ITFL178

IX settimana del Tempo Ordinario – Mercoledì

La risurrezione dei morti

Vennero da lui alcuni sadducei – i quali dicono che non c’è risurrezione – e lo interrogavano dicendo: «Maestro, Mosè ci ha lasciato scritto che, se muore il fratello di qualcuno e lascia la moglie senza figli, suo fratello prenda la moglie e dia una discendenza al proprio fratello. C’erano sette fratelli: il primo prese moglie, morì e non lasciò discendenza. Allora la prese il secondo e morì senza lasciare discendenza; e il terzo ugualmente, e nessuno dei sette lasciò discendenza. Alla fine, dopo tutti, morì anche la donna. Alla risurrezione, quando risorgeranno, di quale di loro sarà moglie? Poiché tutti e sette l’hanno avuta in moglie». Rispose loro Gesù: «Non è forse per questo che siete in errore, perché non conoscete le Scritture né la potenza di Dio? Quando risorgeranno dai morti, infatti, non prenderanno né moglie né marito, ma saranno come angeli nei cieli…». Mc 12,18-27

La fede nella risurrezione nasce nel Nuovo Testamento, dalla predicazione e dall’esperienza di Gesù risorto, e si estende a tutti gli uomini. Essa costituisce il centro della rivelazione cristiana, senza la quale, scriverà Paolo ai Corinzi, «vuota è la nostra predicazione, vuota anche la vostra fede» (1Cor 15,14). Prima di Gesù, nel mondo greco-romano si era affermato il concetto dell’immortalità dell’anima, e pertanto, quello della risurrezione non aveva senso: non può morire ciò che è immortale. Nella civiltà ebraica dell’Antico Testamento, all’inizio l’ebreo concepiva se stesso come mortale e vedeva nella morte la fine di tutto. Poi, molto lentamente, ha cominciato a comparire il concetto di risurrezione: se ne parla nel secondo libro dei Maccabei, in occasione della morte dei sette fratelli (2Mac 7), e nei libri di Isaia (Is 26,19) e di Daniele (Dn 12,2).
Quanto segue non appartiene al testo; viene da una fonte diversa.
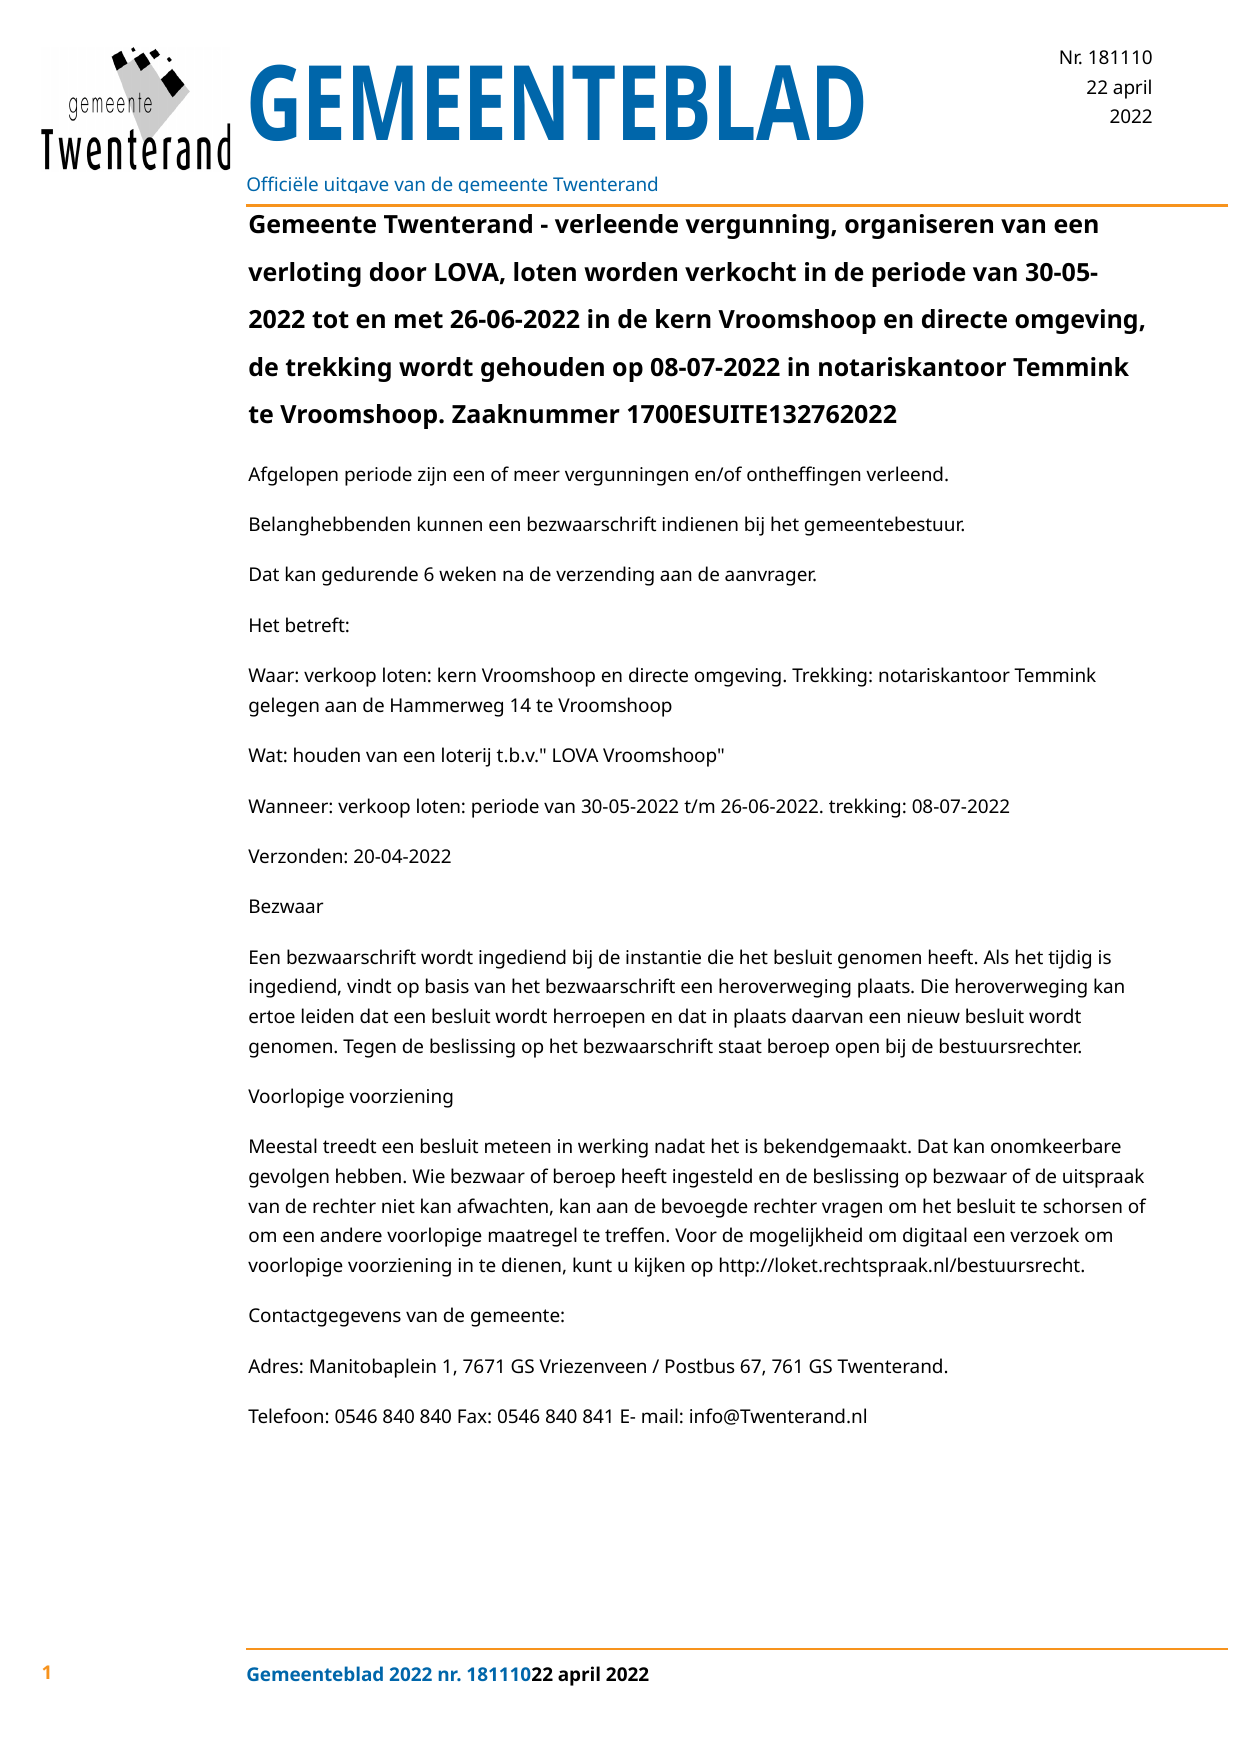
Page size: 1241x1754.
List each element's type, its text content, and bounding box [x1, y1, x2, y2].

text Wat: houden van een loterij t.b.v." LOVA Vroomshoop" [248, 742, 1152, 768]
text Wanneer: verkoop loten: periode van 30-05-2022 t/m 26-06-2022. trekking: 08-07-2022 [248, 793, 1152, 818]
text Dat kan gedurende 6 weken na de verzending aan de aanvrager. [248, 562, 1152, 587]
text Contactgegevens van de gemeente: [248, 1302, 1152, 1328]
text Een bezwaarschrift wordt ingediend bij de instantie die het besluit genomen heeft. Als het tijdig is ingediend, vindt op basis van het bezwaarschrift een heroverweging plaats. Die heroverweging kan ertoe leiden dat een besluit wordt herroepen en dat in plaats daarvan een nieuw besluit wordt genomen. Tegen de beslissing op het bezwaarschrift staat beroep open bij de bestuursrechter. [248, 944, 1152, 1058]
text Gemeente Twenterand - verleende vergunning, organiseren van een verloting door LOVA, loten worden verkocht in de periode van 30-05-2022 tot en met 26-06-2022 in de kern Vroomshoop en directe omgeving, de trekking wordt gehouden op 08-07-2022 in notariskantoor Temmink te Vroomshoop. Zaaknummer 1700ESUITE132762022 [248, 207, 1152, 431]
text Adres: Manitobaplein 1, 7671 GS Vriezenveen / Postbus 67, 761 GS Twenterand. [248, 1353, 1152, 1378]
text Verzonden: 20-04-2022 [248, 843, 1152, 869]
text Het betreft: [248, 612, 1152, 638]
text Bezwaar [248, 894, 1152, 919]
text Meestal treedt een besluit meteen in werking nadat het is bekendgemaakt. Dat kan onomkeerbare gevolgen hebben. Wie bezwaar of beroep heeft ingesteld en de beslissing op bezwaar of de uitspraak van de rechter niet kan afwachten, kan aan de bevoegde rechter vragen om het besluit te schorsen of om een andere voorlopige maatregel te treffen. Voor de mogelijkheid om digitaal een verzoek om voorlopige voorziening in te dienen, kunt u kijken op http://loket.rechtspraak.nl/bestuursrecht. [248, 1134, 1152, 1278]
text Afgelopen periode zijn een of meer vergunningen en/of ontheffingen verleend. [248, 461, 1152, 486]
text Voorlopige voorziening [248, 1083, 1152, 1109]
picture [41, 47, 231, 172]
text Telefoon: 0546 840 840 Fax: 0546 840 841 E- mail: info@Twenterand.nl [248, 1403, 1152, 1429]
text Belanghebbenden kunnen een bezwaarschrift indienen bij het gemeentebestuur. [248, 511, 1152, 537]
text Waar: verkoop loten: kern Vroomshoop en directe omgeving. Trekking: notariskantoor Temmink gelegen aan de Hammerweg 14 te Vroomshoop [248, 662, 1152, 718]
Per i sadducei, però, che erano dei conservatori e dell’Antico Testamento accettavano essenzialmente i primi cinque libri, la fede nella risurrezione era considerata una credenza ridicola.

Essi erano, quasi tutti, dei proprietari terrieri e per loro il problema relativo alla morte consisteva solo nel garantire al proprio casato l’eredità della terra. È per questo motivo che, nel vangelo di oggi, si presentano a Gesù, che di risurrezione ha già cominciato a parlare, gli pongono ironicamente l’ipotetico caso della donna che avuto sette mariti e gli chiedono: «Nella risurrezione di quale di loro sarà moglie?». Gesù, dopo aver denunciato la loro scarsa conoscenza delle Scritture, risponde: «Quando risusciteranno dai morti non prenderanno né moglie né marito, ma saranno come angeli nei cieli». Nell’eternità, infatti, non si porrà il problema del possesso della donna, come vigeva nella civiltà ebraica al tempo di Gesù. Anzi, poiché per chi crede al vangelo il vivere da risorti comincia già in questo mondo, in quella risposta c’è già, in filigrana, l’inizio della rivalutazione della donna.